### TEXTE À LIRE
Lors du tournage, chaque objet avait-il été pensé avec une fonction ?

M. Caro : Ils font partie de l’histoire. Il y en a, ce sont carrément des personnages. C’est comme pour les comédiens : le costume, les coiffures, le décor, l’environnement, les accessoires qu’ils utilisent, etc., tout ça fait partie du film. Quand le spectateur commence à s’attacher à “la lumière était belle”, “ils jouaient bien”… c’est que l’on a raté un peu son coup. Alors que lorsque le spectateur ne sait plus quoi dire, cela signifie que c’est un univers qui a été présenté.

JP Jeunet : Lors de l’exposition à Paris, les visiteurs disaient “Quel travail ça représente !” De voir les objets, ils se rendaient compte qu’il avait fallu les fabriquer, les penser, les dessiner… C’est tellement d’étapes !

Parmi les objets exposés, Irvin, de “La Cité des enfants perdus” © Flora Chaduc

Aujourd’hui, beaucoup de décors sont créés en images de synthèse…

JP Jeunet : C’est l’intérêt d’un musée comme celui-ci, et de cette expo. Il y aura de moins en moins d’objets réalisés de cette façon. On n’a aucun mépris pour les images de synthèse, puisque l’on a été les précurseurs avec La Cité des enfants perdus. Des logiciels ont été développés pour nous, pour ce film. Mais après, il ne reste que des images, il n’y a rien à exposer.

### VOTRE CONSIGNE
Répondez à ces questions sur l'entretien :
1. D'après M. Caro, que montre le fait que le spectateur ne sait plus quoi dire ?
2. Que disaient les visiteurs de l'exposition à Paris ?
3. Pour quel film des logiciels ont-ils été développés ?

### EXTRAITS DES DONNÉES
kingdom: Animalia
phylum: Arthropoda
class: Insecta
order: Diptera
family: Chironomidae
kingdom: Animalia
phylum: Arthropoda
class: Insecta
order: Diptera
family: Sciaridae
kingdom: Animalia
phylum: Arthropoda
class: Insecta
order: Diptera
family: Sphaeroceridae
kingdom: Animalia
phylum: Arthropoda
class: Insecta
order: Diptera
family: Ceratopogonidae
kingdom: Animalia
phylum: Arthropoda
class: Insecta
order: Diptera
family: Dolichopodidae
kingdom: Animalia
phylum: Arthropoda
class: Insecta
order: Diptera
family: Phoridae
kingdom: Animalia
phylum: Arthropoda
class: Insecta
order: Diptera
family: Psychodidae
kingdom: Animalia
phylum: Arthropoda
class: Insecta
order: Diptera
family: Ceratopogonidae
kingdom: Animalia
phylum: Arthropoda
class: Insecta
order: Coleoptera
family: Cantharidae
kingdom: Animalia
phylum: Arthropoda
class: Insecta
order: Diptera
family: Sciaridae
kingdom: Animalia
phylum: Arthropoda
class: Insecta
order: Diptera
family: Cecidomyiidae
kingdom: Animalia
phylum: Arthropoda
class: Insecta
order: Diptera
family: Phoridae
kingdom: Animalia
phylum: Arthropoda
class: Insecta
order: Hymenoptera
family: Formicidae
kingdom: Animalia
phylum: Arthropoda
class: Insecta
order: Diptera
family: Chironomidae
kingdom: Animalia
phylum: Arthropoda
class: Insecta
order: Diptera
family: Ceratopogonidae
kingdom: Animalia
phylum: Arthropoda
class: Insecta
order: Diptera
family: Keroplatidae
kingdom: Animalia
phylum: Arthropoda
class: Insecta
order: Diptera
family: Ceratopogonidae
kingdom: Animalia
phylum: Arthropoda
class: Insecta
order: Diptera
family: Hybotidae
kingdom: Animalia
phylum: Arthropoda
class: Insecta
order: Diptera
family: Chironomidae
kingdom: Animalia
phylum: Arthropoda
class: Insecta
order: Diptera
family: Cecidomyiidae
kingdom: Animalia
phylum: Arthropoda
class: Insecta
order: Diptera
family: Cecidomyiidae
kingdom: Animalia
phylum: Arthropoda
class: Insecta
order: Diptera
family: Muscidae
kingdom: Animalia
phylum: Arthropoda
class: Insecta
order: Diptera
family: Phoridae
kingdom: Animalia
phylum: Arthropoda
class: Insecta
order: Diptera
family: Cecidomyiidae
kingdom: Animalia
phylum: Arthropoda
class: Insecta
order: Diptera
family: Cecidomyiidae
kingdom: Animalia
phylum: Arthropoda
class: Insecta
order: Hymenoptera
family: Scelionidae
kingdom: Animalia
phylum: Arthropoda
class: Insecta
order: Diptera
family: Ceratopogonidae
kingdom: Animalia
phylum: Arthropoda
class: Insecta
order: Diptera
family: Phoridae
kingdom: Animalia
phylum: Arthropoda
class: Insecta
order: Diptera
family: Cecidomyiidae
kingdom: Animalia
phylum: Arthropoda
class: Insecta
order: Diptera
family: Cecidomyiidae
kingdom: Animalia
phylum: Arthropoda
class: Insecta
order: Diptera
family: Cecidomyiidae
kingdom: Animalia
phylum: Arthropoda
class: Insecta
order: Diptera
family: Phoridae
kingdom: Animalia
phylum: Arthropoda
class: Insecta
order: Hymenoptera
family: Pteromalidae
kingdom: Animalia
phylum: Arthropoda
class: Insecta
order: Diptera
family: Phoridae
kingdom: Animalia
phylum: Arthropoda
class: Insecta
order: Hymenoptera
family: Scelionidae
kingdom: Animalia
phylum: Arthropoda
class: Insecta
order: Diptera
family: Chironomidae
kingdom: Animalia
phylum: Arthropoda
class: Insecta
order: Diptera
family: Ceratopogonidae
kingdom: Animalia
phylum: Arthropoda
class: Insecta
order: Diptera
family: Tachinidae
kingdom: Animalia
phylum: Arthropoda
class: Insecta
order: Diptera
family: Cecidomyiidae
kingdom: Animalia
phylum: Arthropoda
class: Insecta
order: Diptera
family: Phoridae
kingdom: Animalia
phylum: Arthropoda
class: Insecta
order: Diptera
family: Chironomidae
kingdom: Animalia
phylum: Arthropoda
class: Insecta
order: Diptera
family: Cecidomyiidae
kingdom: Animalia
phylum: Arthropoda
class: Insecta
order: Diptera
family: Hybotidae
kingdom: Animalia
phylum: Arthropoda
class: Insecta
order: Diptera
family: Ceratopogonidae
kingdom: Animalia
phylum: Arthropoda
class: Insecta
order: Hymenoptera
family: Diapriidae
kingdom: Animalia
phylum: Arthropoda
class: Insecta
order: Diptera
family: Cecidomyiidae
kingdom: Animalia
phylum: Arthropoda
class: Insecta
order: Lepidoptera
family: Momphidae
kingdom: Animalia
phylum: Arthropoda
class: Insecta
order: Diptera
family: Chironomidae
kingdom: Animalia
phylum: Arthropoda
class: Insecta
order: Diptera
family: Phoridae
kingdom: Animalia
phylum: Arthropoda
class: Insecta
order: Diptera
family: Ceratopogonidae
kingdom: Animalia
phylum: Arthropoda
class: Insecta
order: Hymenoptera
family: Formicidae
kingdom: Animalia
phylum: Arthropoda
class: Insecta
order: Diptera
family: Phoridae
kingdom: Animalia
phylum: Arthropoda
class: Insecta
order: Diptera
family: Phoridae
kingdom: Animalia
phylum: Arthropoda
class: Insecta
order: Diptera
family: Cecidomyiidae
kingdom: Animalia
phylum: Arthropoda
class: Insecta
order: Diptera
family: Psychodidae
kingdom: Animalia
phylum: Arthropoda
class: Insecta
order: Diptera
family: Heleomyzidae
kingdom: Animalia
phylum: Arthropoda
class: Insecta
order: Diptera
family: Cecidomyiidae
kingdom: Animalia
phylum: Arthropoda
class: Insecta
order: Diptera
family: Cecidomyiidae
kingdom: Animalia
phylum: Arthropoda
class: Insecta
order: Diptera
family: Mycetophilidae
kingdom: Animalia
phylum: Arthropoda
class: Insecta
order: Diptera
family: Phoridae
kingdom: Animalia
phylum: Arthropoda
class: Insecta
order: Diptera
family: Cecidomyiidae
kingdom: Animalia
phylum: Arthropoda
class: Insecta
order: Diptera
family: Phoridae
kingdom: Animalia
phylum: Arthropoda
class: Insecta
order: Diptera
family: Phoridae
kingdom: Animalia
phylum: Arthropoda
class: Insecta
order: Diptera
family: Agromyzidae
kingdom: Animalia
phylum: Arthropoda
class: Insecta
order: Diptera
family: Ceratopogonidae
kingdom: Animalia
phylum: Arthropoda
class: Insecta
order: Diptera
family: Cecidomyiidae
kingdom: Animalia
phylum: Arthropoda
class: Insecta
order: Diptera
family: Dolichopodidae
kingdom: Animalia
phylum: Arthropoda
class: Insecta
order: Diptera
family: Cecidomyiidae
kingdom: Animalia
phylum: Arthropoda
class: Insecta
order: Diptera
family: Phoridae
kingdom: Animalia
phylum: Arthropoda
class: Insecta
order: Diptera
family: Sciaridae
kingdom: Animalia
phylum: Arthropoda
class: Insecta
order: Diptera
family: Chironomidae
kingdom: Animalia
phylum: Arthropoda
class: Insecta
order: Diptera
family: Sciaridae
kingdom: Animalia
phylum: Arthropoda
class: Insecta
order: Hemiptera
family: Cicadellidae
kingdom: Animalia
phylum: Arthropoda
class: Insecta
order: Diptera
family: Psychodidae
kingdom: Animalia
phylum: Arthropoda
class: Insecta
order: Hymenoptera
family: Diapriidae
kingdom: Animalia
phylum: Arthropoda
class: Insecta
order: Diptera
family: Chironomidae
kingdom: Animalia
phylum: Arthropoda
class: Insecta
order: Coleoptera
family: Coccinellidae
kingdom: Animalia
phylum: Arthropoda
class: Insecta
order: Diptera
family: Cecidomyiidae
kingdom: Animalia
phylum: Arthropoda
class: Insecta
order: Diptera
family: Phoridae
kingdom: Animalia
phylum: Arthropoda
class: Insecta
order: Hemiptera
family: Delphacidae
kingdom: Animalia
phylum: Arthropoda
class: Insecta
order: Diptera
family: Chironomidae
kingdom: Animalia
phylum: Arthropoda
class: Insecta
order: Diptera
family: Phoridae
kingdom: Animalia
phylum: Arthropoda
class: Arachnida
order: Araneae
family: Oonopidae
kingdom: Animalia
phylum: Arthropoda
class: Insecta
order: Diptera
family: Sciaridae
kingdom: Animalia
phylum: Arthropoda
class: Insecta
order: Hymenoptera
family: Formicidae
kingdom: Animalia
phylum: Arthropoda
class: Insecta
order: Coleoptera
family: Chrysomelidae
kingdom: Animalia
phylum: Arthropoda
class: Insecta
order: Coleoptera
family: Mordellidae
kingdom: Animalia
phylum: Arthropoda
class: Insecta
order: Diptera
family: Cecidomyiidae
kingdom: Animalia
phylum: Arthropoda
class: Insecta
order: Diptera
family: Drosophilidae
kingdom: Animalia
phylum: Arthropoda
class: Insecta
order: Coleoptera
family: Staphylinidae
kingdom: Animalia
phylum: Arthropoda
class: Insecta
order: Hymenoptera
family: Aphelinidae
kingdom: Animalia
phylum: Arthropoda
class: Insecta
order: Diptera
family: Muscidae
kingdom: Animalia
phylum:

### RÉPONSE
1. Cela montre qu'un univers a été présenté.
2. Ils disaient « Quel travail ça représente ! »
3. Pour La Cité des enfants perdus.